На миг я даже бросил руль и развел руками – никакого символа у меня не было.
– А какой, к черту, символ можно найти, Ньют? Какой, к черту, символ? – Я снова взялся за руль: – Вот он, конец света, и вот он я, один из последних людей на свете, а вот она, самая высокая гора в этом краю. И я понял, к чему вел меня мой карасс, Ньют. Он день и ночь – может, полмиллиона лет подряд – работал на то, чтобы загнать меня на эту гору. – Я покрутил головой, чуть не плача: – Но что, скажите, бога ради, что я должен там водрузить?
Я поглядел вокруг из машины невидящими глазами, настолько невидящими, что, лишь проехав больше мили, я понял, что взглянул прямо в глаза старому негру, живому старику, сидевшему у обочины.
И тут я затормозил. И остановился. И закрыл глаза рукой.

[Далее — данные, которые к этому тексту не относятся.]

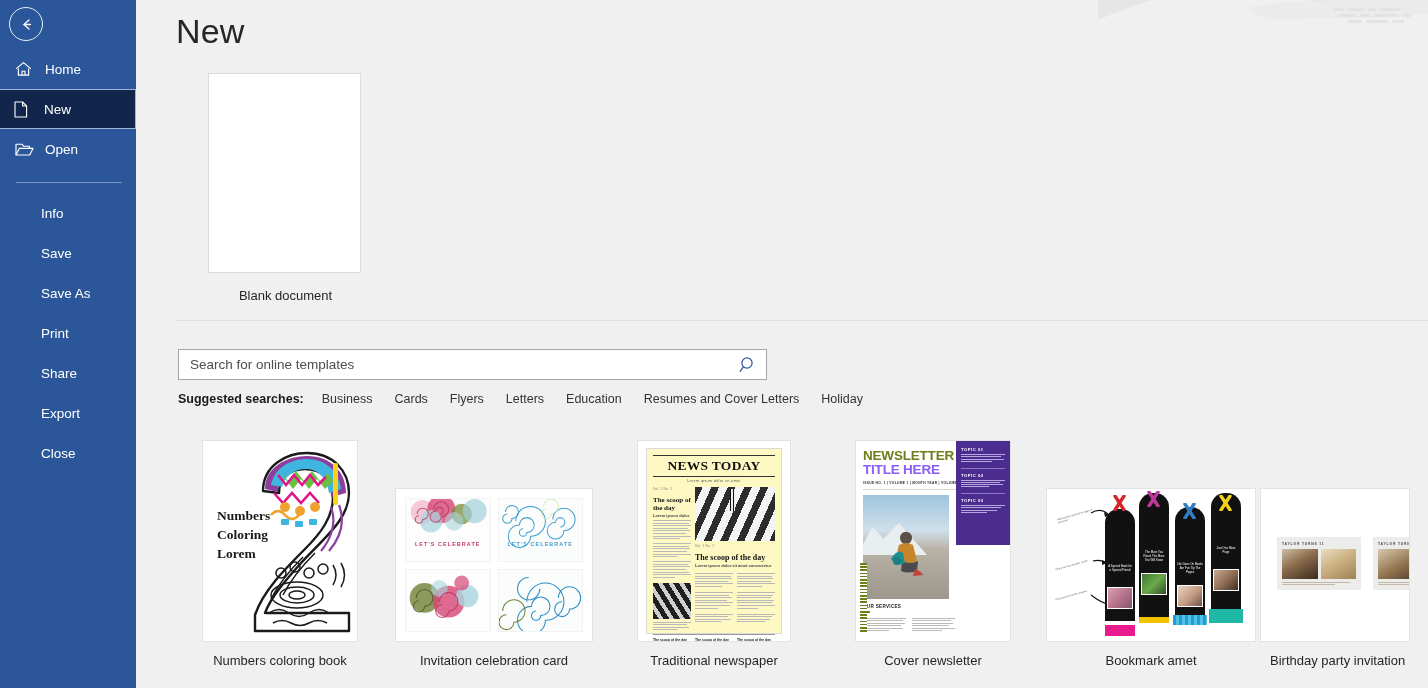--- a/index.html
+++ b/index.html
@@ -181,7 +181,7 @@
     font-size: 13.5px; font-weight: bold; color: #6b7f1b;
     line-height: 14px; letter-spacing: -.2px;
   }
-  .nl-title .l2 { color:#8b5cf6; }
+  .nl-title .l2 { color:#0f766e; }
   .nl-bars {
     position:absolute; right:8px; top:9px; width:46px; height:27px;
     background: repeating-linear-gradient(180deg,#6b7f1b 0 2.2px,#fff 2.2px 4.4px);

– Что с вами? – спросил Ньют.
– Я видел Боконона.
127. Конец
Он сидел на камне. Он был бос.
Ноги его были покрыты изморозью льда-девять. Единственной его одеждой было белое одеяло с синими помпонами. На одеяле было вышито «Каса-Мона». Он не обратил на нас внимания. В одной руке он держал карандаш, в другой – лист бумаги.
– Боконон?
– Да.
– Можно спросить, о чем вы думаете?
– Я думал, молодой человек, о заключительной фразе Книг Боконона. Пришло время дописать последнюю фразу.
– Ну и как, удалось?
Он пожал плечами и подал мне листок бумаги.
Вот что я прочитал:
Будь я помоложе, я написал бы историю человеческой глупости, взобрался бы на гору Маккэйб и лег на спину, подложив под голову эту рукопись. И я взял бы с земли сине-белую отраву, превращающую людей в статуи. И я стал бы статуей, и лежал бы на спине, жутко скаля зубы и показывая длинный нос – САМИ ЗНАЕТЕ КОМУ!